VOS CONSIGNES: Citez mot pour mot chacune des lignes des données ci-dessous, de la première à la dernière.

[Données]
========
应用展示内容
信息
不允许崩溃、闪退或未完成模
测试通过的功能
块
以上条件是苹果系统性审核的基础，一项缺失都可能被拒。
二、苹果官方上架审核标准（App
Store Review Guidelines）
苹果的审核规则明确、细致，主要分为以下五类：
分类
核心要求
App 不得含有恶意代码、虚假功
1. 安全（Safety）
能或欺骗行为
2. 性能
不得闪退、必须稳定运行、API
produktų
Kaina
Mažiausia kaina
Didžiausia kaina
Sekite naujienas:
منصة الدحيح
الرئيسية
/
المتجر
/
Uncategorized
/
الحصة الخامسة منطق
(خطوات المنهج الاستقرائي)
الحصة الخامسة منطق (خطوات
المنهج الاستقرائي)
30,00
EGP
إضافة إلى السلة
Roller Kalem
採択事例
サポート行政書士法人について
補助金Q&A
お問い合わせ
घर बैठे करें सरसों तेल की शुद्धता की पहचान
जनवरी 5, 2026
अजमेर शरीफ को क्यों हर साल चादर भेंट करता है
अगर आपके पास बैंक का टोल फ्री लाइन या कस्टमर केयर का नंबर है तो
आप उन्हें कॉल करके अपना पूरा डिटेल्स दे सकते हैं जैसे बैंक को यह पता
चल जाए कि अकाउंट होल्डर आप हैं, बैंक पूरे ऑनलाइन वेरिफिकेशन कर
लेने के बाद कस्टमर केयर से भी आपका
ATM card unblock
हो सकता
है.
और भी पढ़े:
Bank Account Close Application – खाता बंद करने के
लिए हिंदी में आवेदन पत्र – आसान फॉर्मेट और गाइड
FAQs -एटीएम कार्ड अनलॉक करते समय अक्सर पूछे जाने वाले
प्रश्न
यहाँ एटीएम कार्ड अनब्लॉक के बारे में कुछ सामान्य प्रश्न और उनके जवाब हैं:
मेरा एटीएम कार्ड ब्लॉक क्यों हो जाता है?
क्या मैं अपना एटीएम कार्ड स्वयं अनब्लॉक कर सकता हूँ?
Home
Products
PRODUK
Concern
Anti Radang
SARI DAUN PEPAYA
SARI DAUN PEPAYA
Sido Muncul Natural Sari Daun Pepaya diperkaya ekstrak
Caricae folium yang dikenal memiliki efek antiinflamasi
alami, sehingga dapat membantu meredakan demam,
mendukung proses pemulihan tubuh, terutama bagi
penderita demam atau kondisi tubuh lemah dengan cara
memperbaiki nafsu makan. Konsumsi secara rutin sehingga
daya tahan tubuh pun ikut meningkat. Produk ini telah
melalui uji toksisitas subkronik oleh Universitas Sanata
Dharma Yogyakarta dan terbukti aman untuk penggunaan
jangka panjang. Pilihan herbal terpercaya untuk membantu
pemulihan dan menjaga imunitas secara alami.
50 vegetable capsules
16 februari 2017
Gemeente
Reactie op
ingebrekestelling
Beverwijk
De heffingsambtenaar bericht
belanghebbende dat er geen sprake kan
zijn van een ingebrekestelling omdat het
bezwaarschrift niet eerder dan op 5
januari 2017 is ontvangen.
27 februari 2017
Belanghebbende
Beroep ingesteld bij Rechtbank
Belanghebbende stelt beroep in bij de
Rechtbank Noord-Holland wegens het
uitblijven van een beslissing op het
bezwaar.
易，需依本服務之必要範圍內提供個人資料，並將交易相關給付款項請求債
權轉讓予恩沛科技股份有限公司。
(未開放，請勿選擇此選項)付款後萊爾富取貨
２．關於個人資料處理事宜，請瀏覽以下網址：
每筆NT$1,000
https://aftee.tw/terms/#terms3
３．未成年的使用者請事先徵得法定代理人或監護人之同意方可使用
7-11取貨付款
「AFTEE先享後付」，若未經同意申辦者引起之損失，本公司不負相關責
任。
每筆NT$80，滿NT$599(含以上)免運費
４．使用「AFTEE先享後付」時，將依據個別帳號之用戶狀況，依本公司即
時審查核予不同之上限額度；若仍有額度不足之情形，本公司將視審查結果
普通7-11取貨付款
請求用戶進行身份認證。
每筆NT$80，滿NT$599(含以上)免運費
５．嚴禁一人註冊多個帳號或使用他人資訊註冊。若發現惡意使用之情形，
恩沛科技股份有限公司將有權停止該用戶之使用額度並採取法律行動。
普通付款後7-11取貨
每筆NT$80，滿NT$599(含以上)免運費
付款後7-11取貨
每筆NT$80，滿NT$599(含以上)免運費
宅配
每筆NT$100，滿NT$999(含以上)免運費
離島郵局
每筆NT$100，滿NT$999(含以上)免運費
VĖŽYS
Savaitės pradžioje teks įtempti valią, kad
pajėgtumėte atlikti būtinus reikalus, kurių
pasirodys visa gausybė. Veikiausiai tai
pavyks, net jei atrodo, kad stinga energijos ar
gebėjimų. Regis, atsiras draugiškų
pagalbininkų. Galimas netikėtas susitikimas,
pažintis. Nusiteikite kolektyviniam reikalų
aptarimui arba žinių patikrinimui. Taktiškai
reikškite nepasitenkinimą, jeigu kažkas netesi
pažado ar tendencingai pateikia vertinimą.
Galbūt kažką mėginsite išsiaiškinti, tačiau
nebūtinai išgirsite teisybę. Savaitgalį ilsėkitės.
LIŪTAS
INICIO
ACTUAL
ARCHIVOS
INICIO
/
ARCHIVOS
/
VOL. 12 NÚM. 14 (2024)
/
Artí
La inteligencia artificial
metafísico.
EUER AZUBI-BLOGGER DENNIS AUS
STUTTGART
========
RÉSULTAT DE L'EXERCICE:
应用展示内容
信息
不允许崩溃、闪退或未完成模
测试通过的功能
块
以上条件是苹果系统性审核的基础，一项缺失都可能被拒。
二、苹果官方上架审核标准（App
Store Review Guidelines）
苹果的审核规则明确、细致，主要分为以下五类：
分类
核心要求
App 不得含有恶意代码、虚假功
1. 安全（Safety）
能或欺骗行为
2. 性能
不得闪退、必须稳定运行、API
produktų
Kaina
Mažiausia kaina
Didžiausia kaina
Sekite naujienas:
منصة الدحيح
الرئيسية
/
المتجر
/
Uncategorized
/
الحصة الخامسة منطق
(خطوات المنهج الاستقرائي)
الحصة الخامسة منطق (خطوات
المنهج الاستقرائي)
30,00
EGP
إضافة إلى السلة
Roller Kalem
採択事例
サポート行政書士法人について
補助金Q&A
お問い合わせ
घर बैठे करें सरसों तेल की शुद्धता की पहचान
जनवरी 5, 2026
अजमेर शरीफ को क्यों हर साल चादर भेंट करता है
अगर आपके पास बैंक का टोल फ्री लाइन या कस्टमर केयर का नंबर है तो
आप उन्हें कॉल करके अपना पूरा डिटेल्स दे सकते हैं जैसे बैंक को यह पता
चल जाए कि अकाउंट होल्डर आप हैं, बैंक पूरे ऑनलाइन वेरिफिकेशन कर
लेने के बाद कस्टमर केयर से भी आपका
ATM card unblock
हो सकता
है.
और भी पढ़े:
Bank Account Close Application – खाता बंद करने के
लिए हिंदी में आवेदन पत्र – आसान फॉर्मेट और गाइड
FAQs -एटीएम कार्ड अनलॉक करते समय अक्सर पूछे जाने वाले
प्रश्न
यहाँ एटीएम कार्ड अनब्लॉक के बारे में कुछ सामान्य प्रश्न और उनके जवाब हैं:
मेरा एटीएम कार्ड ब्लॉक क्यों हो जाता है?
क्या मैं अपना एटीएम कार्ड स्वयं अनब्लॉक कर सकता हूँ?
Home
Products
PRODUK
Concern
Anti Radang
SARI DAUN PEPAYA
SARI DAUN PEPAYA
Sido Muncul Natural Sari Daun Pepaya diperkaya ekstrak
Caricae folium yang dikenal memiliki efek antiinflamasi
alami, sehingga dapat membantu meredakan demam,
mendukung proses pemulihan tubuh, terutama bagi
penderita demam atau kondisi tubuh lemah dengan cara
memperbaiki nafsu makan. Konsumsi secara rutin sehingga
daya tahan tubuh pun ikut meningkat. Produk ini telah
melalui uji toksisitas subkronik oleh Universitas Sanata
Dharma Yogyakarta dan terbukti aman untuk penggunaan
jangka panjang. Pilihan herbal terpercaya untuk membantu
pemulihan dan menjaga imunitas secara alami.
50 vegetable capsules
16 februari 2017
Gemeente
Reactie op
ingebrekestelling
Beverwijk
De heffingsambtenaar bericht
belanghebbende dat er geen sprake kan
zijn van een ingebrekestelling omdat het
bezwaarschrift niet eerder dan op 5
januari 2017 is ontvangen.
27 februari 2017
Belanghebbende
Beroep ingesteld bij Rechtbank
Belanghebbende stelt beroep in bij de
Rechtbank Noord-Holland wegens het
uitblijven van een beslissing op het
bezwaar.
易，需依本服務之必要範圍內提供個人資料，並將交易相關給付款項請求債
權轉讓予恩沛科技股份有限公司。
(未開放，請勿選擇此選項)付款後萊爾富取貨
２．關於個人資料處理事宜，請瀏覽以下網址：
每筆NT$1,000
https://aftee.tw/terms/#terms3
３．未成年的使用者請事先徵得法定代理人或監護人之同意方可使用
7-11取貨付款
「AFTEE先享後付」，若未經同意申辦者引起之損失，本公司不負相關責
任。
每筆NT$80，滿NT$599(含以上)免運費
４．使用「AFTEE先享後付」時，將依據個別帳號之用戶狀況，依本公司即
時審查核予不同之上限額度；若仍有額度不足之情形，本公司將視審查結果
普通7-11取貨付款
請求用戶進行身份認證。
每筆NT$80，滿NT$599(含以上)免運費
５．嚴禁一人註冊多個帳號或使用他人資訊註冊。若發現惡意使用之情形，
恩沛科技股份有限公司將有權停止該用戶之使用額度並採取法律行動。
普通付款後7-11取貨
每筆NT$80，滿NT$599(含以上)免運費
付款後7-11取貨
每筆NT$80，滿NT$599(含以上)免運費
宅配
每筆NT$100，滿NT$999(含以上)免運費
離島郵局
每筆NT$100，滿NT$999(含以上)免運費
VĖŽYS
Savaitės pradžioje teks įtempti valią, kad
pajėgtumėte atlikti būtinus reikalus, kurių
pasirodys visa gausybė. Veikiausiai tai
pavyks, net jei atrodo, kad stinga energijos ar
gebėjimų. Regis, atsiras draugiškų
pagalbininkų. Galimas netikėtas susitikimas,
pažintis. Nusiteikite kolektyviniam reikalų
aptarimui arba žinių patikrinimui. Taktiškai
reikškite nepasitenkinimą, jeigu kažkas netesi
pažado ar tendencingai pateikia vertinimą.
Galbūt kažką mėginsite išsiaiškinti, tačiau
nebūtinai išgirsite teisybę. Savaitgalį ilsėkitės.
LIŪTAS
INICIO
ACTUAL
ARCHIVOS
INICIO
/
ARCHIVOS
/
VOL. 12 NÚM. 14 (2024)
/
Artí
La inteligencia artificial
metafísico.
EUER AZUBI-BLOGGER DENNIS AUS
STUTTGART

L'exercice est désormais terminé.